Washington, 28 de marzo de 2026.- El secretario de Estado de Estados Unidos, Marco Rubio, afirmó que podría existir una oportunidad para impulsar un cambio político y económico en Cuba, en medio de la campaña de presión que mantiene la administración de Donald Trump contra la isla caribeña. Rubio, quien encabeza los contactos que Washington y La Habana han reconocido mantener, insistió en que el desarrollo económico cubano requiere transformaciones en su sistema de gobierno.

En declaraciones públicas, el funcionario de origen cubano-estadounidense señaló que la economía de la isla necesita modificar su modelo actual, el cual atribuyó a infraestructuras de las décadas de 1950 y 1960 que no han recibido mantenimiento. Rubio enfatizó que el cambio económico y la libertad política deben avanzarse de manera conjunta para ofrecer a la población cubana un futuro mejor.

Analistas consultados indicaron que Estados Unidos estaría priorizando su estabilidad y seguridad nacional en la región, y podría aceptar una transición en la política económica de Cuba sin necesariamente derrocar a su liderazgo actual. Brian Winter, vicepresidente de política de Americas Society y del Council of the Americas, declaró que todo apunta a que Washington busca algún tipo de transición económica sin que ello implique cambios inmediatos en la cúpula del poder.

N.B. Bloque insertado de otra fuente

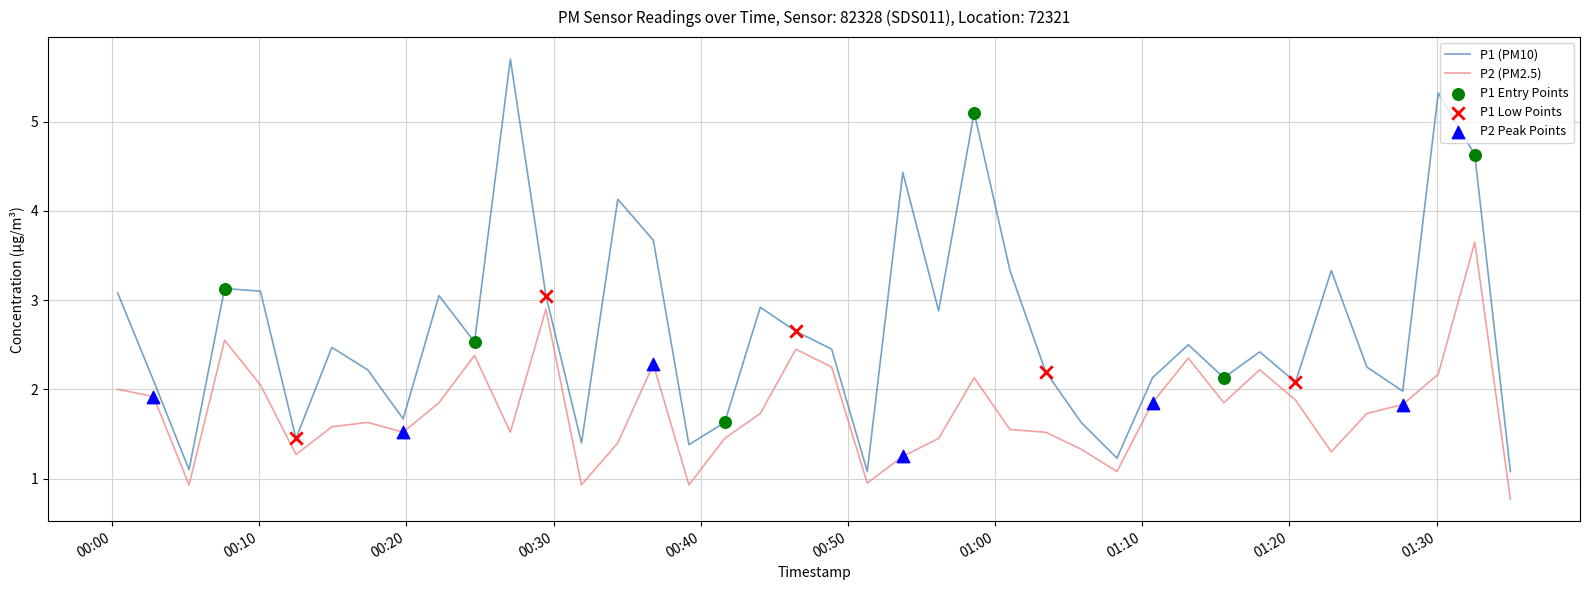

Which series has the largest total across all categories?

P1 (PM10)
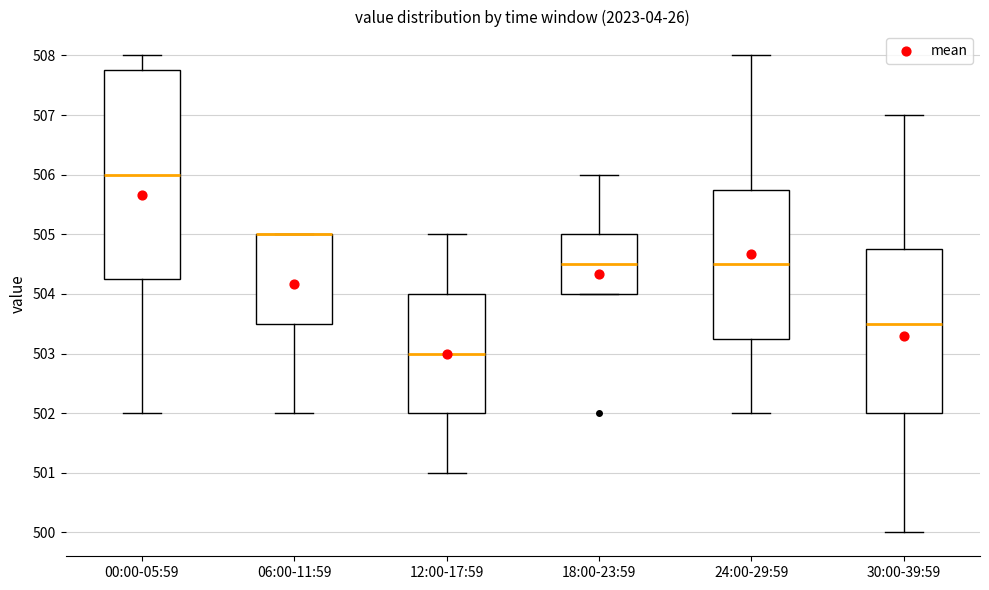

Where does the upper whisker of the box for 24:00-29:59 end on the y-axis? The values are not printed on the chart, so give them approximately, as read against the axis.

508.0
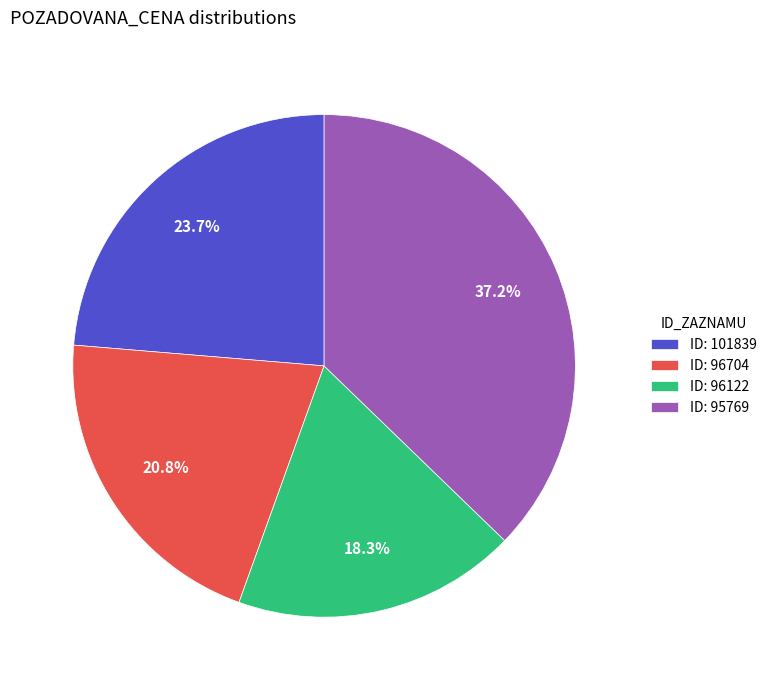

What is the total percentage of ID: 96122 and ID: 95769?

55.5%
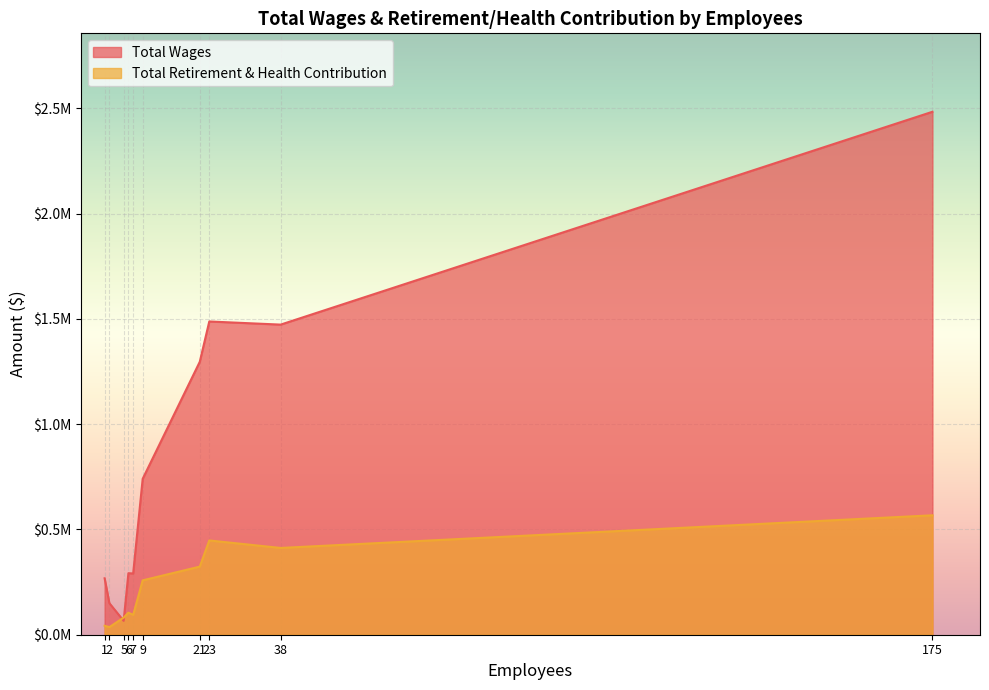

At which category is the sum across all series the highest?

175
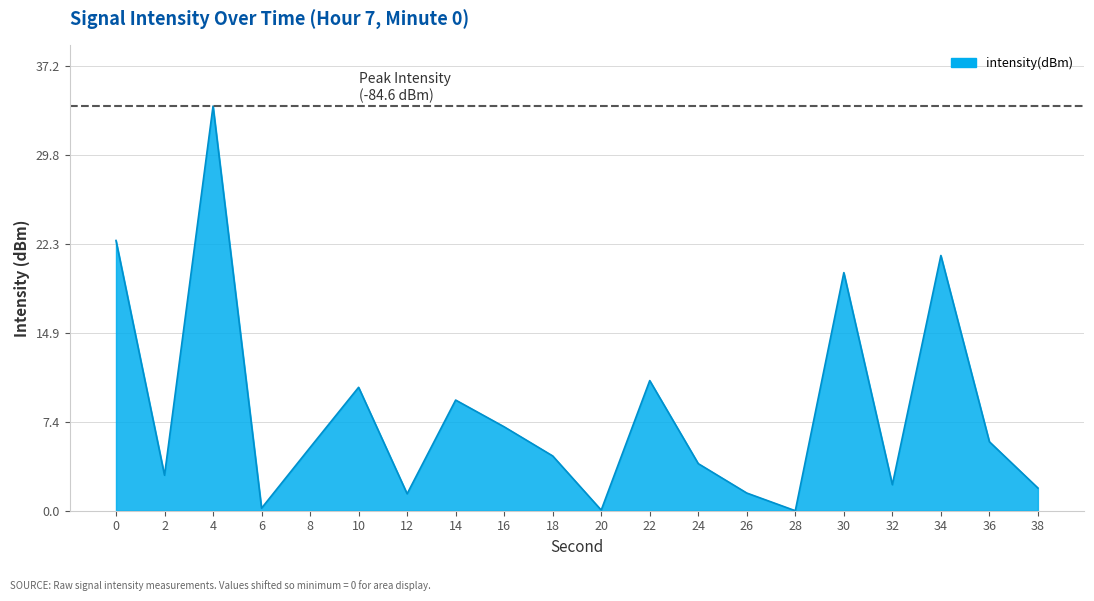

What is the maximum value shown in the chart?

33.9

Las conversaciones entre ambos países se desarrollarían con Raúl Rodríguez Castro, nieto del exmandatario cubano Raúl Castro, como interlocutor, según reportes de medios estadounidenses. Sin embargo, no existe confirmación oficial explícita sobre la existencia de negociaciones directas entre los gobiernos.

Desde Cuba, figuras como el cantautor Silvio Rodríguez han defendido la revolución y criticado al gobierno estadounidense, calificándolo como un régimen autoritario. Mientras tanto, el historiador Alejandro de la Fuente, catedrático de Harvard, ha analizado las desigualdades que atraviesan la isla, particularmente aquellas que afectan a las poblaciones afrodescendientes.

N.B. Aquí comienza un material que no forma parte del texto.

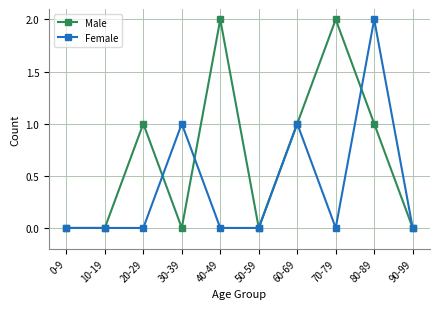

Reading left to right, transcribe all the data shown in this chart.

Male: 0	0	1	0	2	0	1	2	1	0
Female: 0	0	0	1	0	0	1	0	2	0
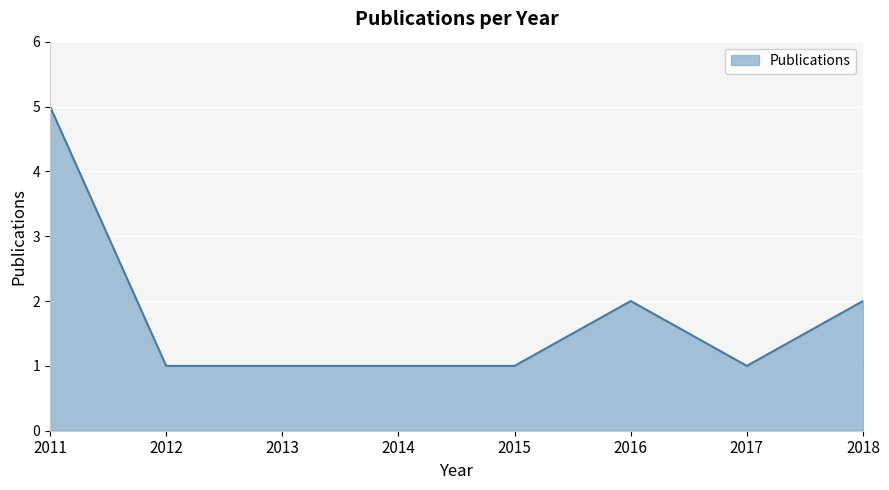

The chart shows a value of 5 at 2011. True or false?

True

La crisis interna en Cuba se caracteriza por apagones constantes, escasez de alimentos y medicinas, y un éxodo masivo. Según datos verificados, aproximadamente 20% de la población cubana ha emigrado en los últimos años. Rubio indicó que los detalles operativos de la estrategia corresponden al Departamento de Defensa de Estados Unidos, sin proporcionar información adicional sobre los objetivos específicos.

El escenario refleja tensiones históricas entre ambas naciones, con Washington manteniendo un bloqueo energético en torno a la isla mientras explora vías diplomáticas. Los expertos señalan que la prioridad estadounidense en este momento es la estabilidad regional, aunque persiste la presión para lograr transformaciones políticas y económicas en el sistema cubano.